In that vein, the report observed that “human experience and knowledge can change,” and that it seems to have done so, “in some ways, with respect to our understanding of sexual orientation.” As such, the task force endorsed “a need to allow some ‘space’ in our practices and attitudes for further insights to emerge.”

That has been happening already for a relative handful of churches that have called gay or lesbian pastors in recent years. Most have received mild censure. One exception was a mission church in San Bernardino, California, whose assistant pastor’s ordination was invalidated last year.

Advocacy groups on the left and right in the ELCA were unhappy with the recommendations. But retired Bishop Paul W. Egertson, who told the Century that the report “unlocked the closet door,” saw a “positive” aspect to the report.

He predicted that a number of “closeted” pastors will declare their sexual orientation in friendlier circumstances. Egertson said he knows of 20 closeted clergy, though gay rights groups estimate that the numbers may be in the hundreds among the denomination’s 17,500 ordained pastors.

Egertson, who lives in Thousand Oaks, California, was the bishop of a Los Angeles–based synod in April 2001 when he joined dozens of ELCA clergy in a newsmaking ordination of a lesbian pastor in Minneapolis. The task force did caution congregations that call gays in committed relationships as pastors to “refrain from making the call a media event either as an act of defiance or with the presumption of being prophetic.”

On the issue of union rites for same-sex couples, the Task Force for ELCA Studies on Sexuality, its formal name, recommended that the church continue to disallow the practice, following the guidance from a 1993 statement by ELCA bishops.

Extracted data entries
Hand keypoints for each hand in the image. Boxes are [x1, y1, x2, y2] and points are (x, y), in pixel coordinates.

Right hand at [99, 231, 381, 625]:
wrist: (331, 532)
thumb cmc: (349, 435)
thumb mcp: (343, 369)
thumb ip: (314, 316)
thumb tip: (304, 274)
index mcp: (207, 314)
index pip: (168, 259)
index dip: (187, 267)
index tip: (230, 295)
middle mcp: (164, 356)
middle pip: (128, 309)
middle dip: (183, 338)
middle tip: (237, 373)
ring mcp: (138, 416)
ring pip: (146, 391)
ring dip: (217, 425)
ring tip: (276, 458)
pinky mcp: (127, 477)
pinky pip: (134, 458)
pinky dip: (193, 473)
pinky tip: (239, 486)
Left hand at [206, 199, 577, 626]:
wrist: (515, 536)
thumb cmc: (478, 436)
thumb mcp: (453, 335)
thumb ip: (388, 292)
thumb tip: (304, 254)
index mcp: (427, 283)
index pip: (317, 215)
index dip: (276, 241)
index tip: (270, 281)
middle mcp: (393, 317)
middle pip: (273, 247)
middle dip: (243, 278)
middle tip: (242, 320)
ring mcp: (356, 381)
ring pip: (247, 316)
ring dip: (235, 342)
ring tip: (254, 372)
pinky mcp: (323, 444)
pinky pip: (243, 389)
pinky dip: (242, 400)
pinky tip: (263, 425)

### What to work on:
In the passage on the ELCA sexuality task force report, where was the April 2001 ordination of a lesbian pastor held?

### Result:
Minneapolis